- Stay away from strangers. Explain to children what makes a person a stranger. Note that even someone with a familiar face is a stranger if you do not know him or her well.
- If you are scared of someone, run to safety.
- Run and scream if someone tries to force you to go somewhere with them or tries to push you into a car.
- Teach your child their full name, address and phone numbers.
- Memorize a secret code word. Tell your child not to go with anyone under any circumstances unless that person also knows this code word. Have a "Call List" of emergency contacts and make sure your child knows the numbers for who to call if they can't reach you.
- Adults shouldn't ask children for help. For example, a child shouldn't trust grown-ups who ask kids for directions or for help finding a puppy or kitten. A child who is approached in this way should tell the person, "Wait here and I'll check with my mom or dad," and then find his or her parents right away.
- Always ask for permission before going anywhere with anybody. Ask a parent or the grown-up in charge before leaving the yard or play area, or before going into someone's home. Do not accept any unplanned offers for a ride-from someone known or unknown.
- Always tell a parent where you are going, how you will get there, who is going with you, and when you will be back. Be home at the agreed-upon time or else find a way to contact home directly.
- Avoid shortcuts when you are walking from one place to another. Avoid walking between parked vehicles.
Work hard to establish trust and communication with your children from day one!
- Don't ever leave children unattended in a vehicle, whether it is running or not. Don't let children go to the bus stop or wait alone.
- Make sure you know how to find or contact your children at all times.
- Take an active role in your children's activities.
- As tired as you may be, take the time to listen intently to your children when they tell you they had a bad dream. There could be a reason. Trust your instincts.
- Talk to your children about inappropriate incidences you hear on the news and get their perspective.
- Question and monitor anyone who takes an unusual interest in your children.
- Teach your children that they can be rude to an adult if they feel threatened in any way. They need to hear it from your directly because this message often contradicts everything they have heard before.
- Teach children the difference between an "OK" secret and a "NOT OK" secret. Assure your child that you would never want him/her to feel like they had to keep a "NOT OK" secret from you.
- Have your children practice their most annoying scream. They may need to use it someday.
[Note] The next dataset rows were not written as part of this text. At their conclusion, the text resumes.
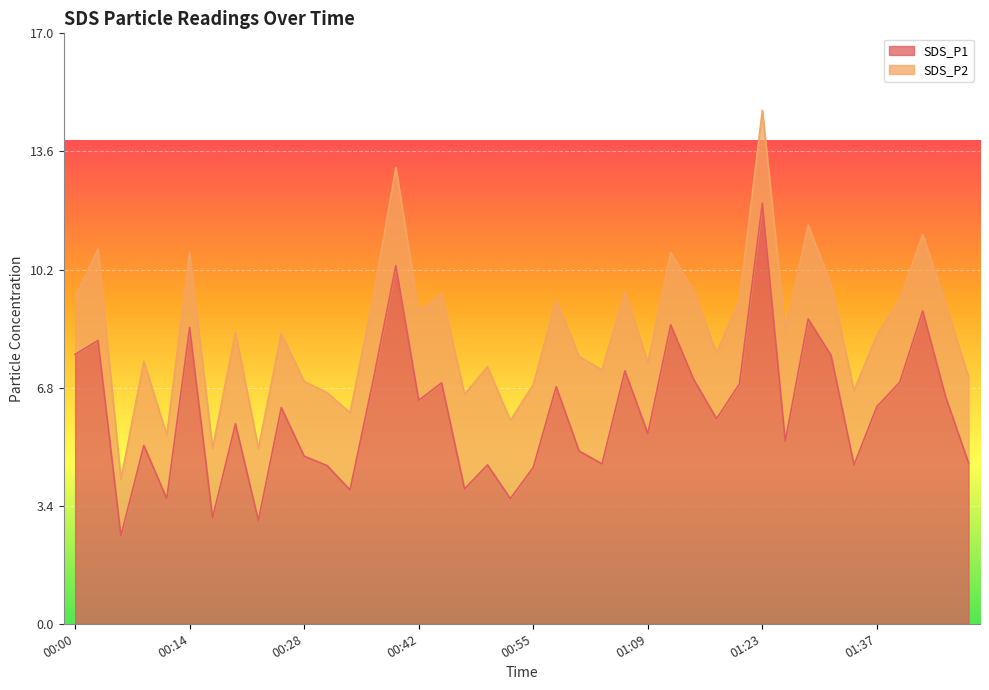

The chart shows a value of 4.6 at 01:40. True or false?

False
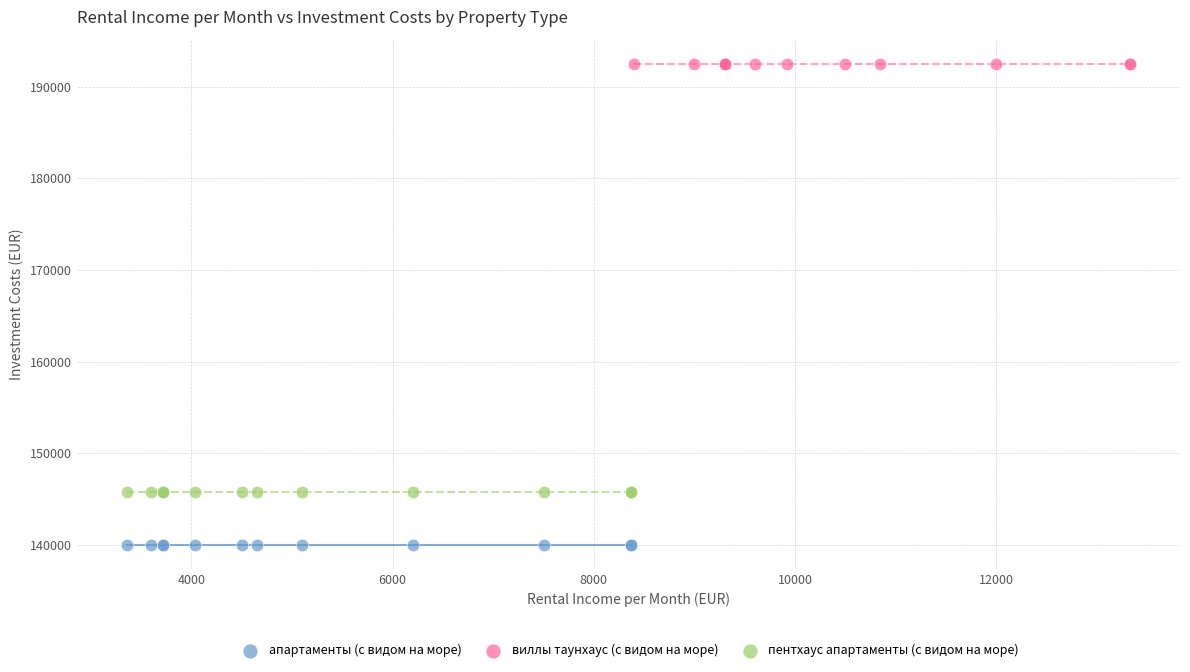

Which series contains the lowest Y value?

апартаменты (c видом на море)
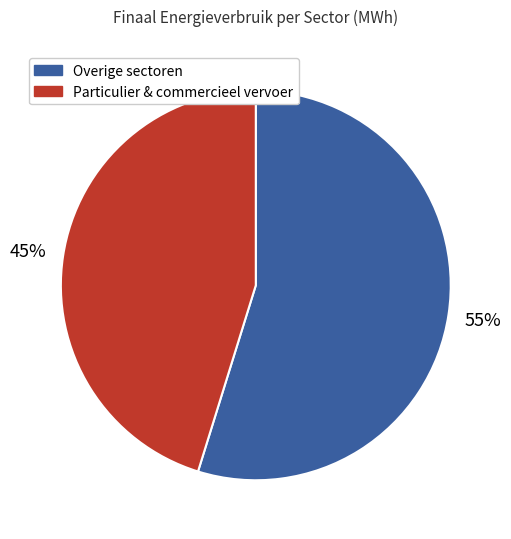

To the nearest percent, what percentage of the pie is Overige sectoren?

55%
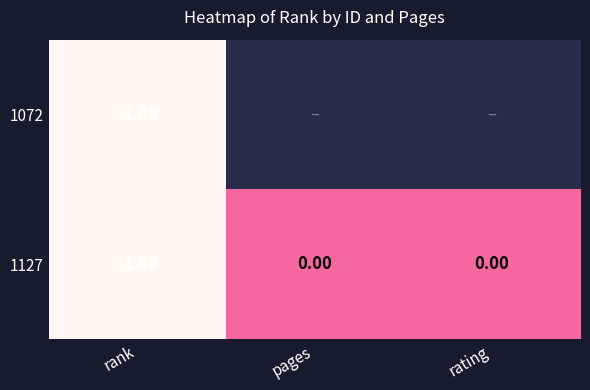

Rank the series at rank from lowest to highest value.

1072, 1127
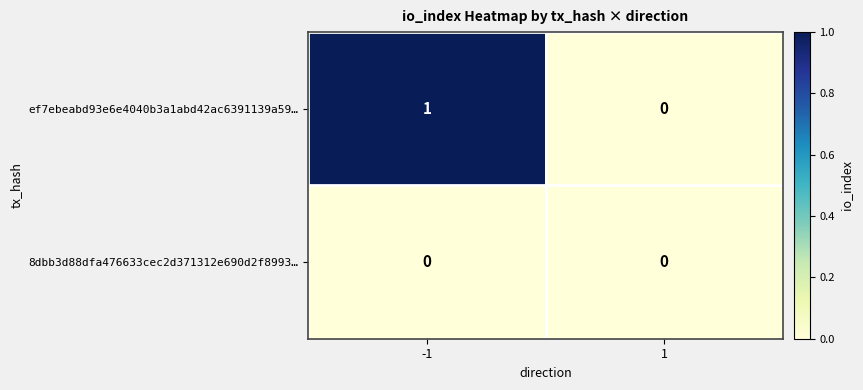

Is it true that ef7ebeabd93e6e4040b3a1abd42ac6391139a59… equals 1 at -1?

True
- Check websites for registered offenders in your neighborhood. Talk to your children about why these people should be avoided.
- Keep your family computer in a central location that is easily monitored and avoid letting your children have internet access in unsupervised areas (i.e. computers in their bedrooms, etc.).
- Most importantly, practice, review and reinforce all of these tips in a manner that will not scare your children.
The goal is to make them smart. And keep them safe.